ShowUI Project Description

What is the project about?

ShowUI is an open-source, end-to-end, lightweight vision-language-action (VLA) model designed specifically for creating GUI (Graphical User Interface) agents. It's a system that can understand and interact with computer interfaces visually, just like a human user would.

What problem does it solve?

ShowUI addresses the challenge of automating interactions with graphical user interfaces. Traditional methods often rely on brittle, hard-coded rules or access to underlying application code. ShowUI, as a VLA model, aims to provide a more robust and flexible approach by learning to "see" and "understand" the GUI, enabling it to perform actions based on visual and textual cues. It simplifies and automates tasks that would normally require manual human interaction with a computer's visual interface. It moves beyond simple navigation to include general computer control.

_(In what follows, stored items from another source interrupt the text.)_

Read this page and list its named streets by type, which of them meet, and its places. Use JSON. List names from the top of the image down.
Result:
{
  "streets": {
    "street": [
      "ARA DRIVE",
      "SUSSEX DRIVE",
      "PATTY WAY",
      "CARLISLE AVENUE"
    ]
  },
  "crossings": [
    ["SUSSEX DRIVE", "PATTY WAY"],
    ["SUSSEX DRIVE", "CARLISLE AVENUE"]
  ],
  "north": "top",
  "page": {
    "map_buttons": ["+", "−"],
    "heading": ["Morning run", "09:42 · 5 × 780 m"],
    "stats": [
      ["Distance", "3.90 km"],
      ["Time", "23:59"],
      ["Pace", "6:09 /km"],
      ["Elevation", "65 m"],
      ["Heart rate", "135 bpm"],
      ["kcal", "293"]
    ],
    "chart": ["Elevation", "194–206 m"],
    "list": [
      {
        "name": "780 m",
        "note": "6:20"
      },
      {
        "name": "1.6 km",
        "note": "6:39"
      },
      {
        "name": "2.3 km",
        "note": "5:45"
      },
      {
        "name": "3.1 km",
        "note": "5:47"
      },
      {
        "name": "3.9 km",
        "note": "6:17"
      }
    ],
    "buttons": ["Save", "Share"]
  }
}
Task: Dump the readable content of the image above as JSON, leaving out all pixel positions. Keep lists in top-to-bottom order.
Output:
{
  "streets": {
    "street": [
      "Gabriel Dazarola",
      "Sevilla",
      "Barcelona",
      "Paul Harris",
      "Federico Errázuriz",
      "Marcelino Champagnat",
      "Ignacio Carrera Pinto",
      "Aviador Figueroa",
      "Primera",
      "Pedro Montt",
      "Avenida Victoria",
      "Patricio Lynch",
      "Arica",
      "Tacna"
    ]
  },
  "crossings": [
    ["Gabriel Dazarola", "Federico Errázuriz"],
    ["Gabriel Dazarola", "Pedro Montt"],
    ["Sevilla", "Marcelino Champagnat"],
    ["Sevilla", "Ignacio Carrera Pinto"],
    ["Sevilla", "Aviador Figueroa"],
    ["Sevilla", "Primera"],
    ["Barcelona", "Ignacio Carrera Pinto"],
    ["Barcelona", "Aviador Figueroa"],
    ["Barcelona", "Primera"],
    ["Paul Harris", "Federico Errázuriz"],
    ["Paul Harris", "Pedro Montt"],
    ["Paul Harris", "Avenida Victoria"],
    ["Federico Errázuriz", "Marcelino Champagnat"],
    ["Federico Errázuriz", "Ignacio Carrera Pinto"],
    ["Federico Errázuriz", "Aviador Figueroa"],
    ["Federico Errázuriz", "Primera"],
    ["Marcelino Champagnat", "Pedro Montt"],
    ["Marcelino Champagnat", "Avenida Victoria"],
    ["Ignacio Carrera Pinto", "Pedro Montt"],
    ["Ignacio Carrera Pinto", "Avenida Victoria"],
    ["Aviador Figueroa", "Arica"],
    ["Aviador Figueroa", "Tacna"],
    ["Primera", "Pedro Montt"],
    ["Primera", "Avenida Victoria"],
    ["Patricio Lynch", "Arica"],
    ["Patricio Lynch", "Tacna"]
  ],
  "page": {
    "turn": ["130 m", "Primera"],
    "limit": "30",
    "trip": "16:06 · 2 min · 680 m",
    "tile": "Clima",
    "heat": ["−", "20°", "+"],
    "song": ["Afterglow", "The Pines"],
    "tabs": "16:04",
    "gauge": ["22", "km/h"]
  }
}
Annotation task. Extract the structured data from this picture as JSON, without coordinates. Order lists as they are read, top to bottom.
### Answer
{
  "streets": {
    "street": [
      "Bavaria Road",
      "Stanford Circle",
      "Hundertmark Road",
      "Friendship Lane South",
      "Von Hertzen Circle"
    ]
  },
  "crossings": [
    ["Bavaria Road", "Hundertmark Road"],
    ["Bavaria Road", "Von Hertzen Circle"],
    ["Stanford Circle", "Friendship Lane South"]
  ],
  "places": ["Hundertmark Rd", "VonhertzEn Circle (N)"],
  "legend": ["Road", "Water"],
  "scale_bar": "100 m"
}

What are the features of the project?

End-to-end VLA model: Combines vision, language, and action capabilities in a single model.
Lightweight: Designed for efficiency, making it potentially deployable in resource-constrained environments.
GUI Agent Focus: Specifically tailored for interacting with graphical user interfaces.
Open-source: Allows for community contributions, modifications, and extensions.
Grounding and Navigation Training: Supports training on datasets like Mind2Web, AITW, and Miniwob.
Customizable Model Support: Works with ShowUI and Qwen2VL models.
Efficient Training: Includes features like DeepSpeed, BF16, QLoRA, SDPA/FlashAttention2, and Liger-Kernel for optimized training.
Multi-Dataset Training: Can train on multiple datasets simultaneously.
Interleaved Data Streaming: Efficiently handles data during training.
Image Resizing: Supports random image resizing (cropping and padding).
Training Monitoring: Integrates with Wandb for monitoring training progress.
Multi-GPU/Node Training: Supports distributed training across multiple GPUs and nodes.
UI-Guided Token Selection: A novel method for selecting actions based on UI elements.
API Calling: Supports API calls via Gradio Client.
vllm Inference: Supports vllm inference.
Iterative Refinement: Improves grounding accuracy.
GPT-4o Annotation Recaptioning: Provides scripts for improving annotations.
Computer Use Integration: Integrated with OOTB for direct computer control.

What are the technologies used in the project?

Deep Learning Frameworks: (Likely PyTorch, based on common practices and Hugging Face integration)
Hugging Face Transformers: Used for model implementation and access to pre-trained models.
Gradio: For creating interactive demos and API interfaces.
vllm: For fast inference.
DeepSpeed, QLoRA, FlashAttention2: Techniques for efficient training of large models.
Wandb: For experiment tracking and visualization.
GPT-4o: Used for data annotation improvements.
Python: The primary programming language.

What are the benefits of the project?

Automation: Automates tasks that require interaction with GUIs, saving time and effort.
Flexibility: Can adapt to different GUIs and tasks without requiring code changes to the underlying applications.
Robustness: Less prone to breaking due to minor UI changes compared to rule-based systems.
Accessibility: Could potentially be used to make software more accessible to users with disabilities.
Research Platform: Provides a valuable tool for research in VLA models and GUI automation.
Open Source: Fosters collaboration and innovation.

What are the use cases of the project?

Automated Software Testing: Automating UI testing procedures.
Robotic Process Automation (RPA): Automating repetitive tasks across different applications.
Personal Assistant: Creating intelligent assistants that can perform tasks on a user's computer.
Web Navigation and Interaction: Automating web browsing and form filling.
Data Extraction: Extracting information from GUIs.
Accessibility Tools: Developing tools to help users with disabilities interact with computers.
General Computer Control: Performing a wide range of tasks on a computer through visual interaction.
API Calling: Interacting with applications through their APIs based on visual context.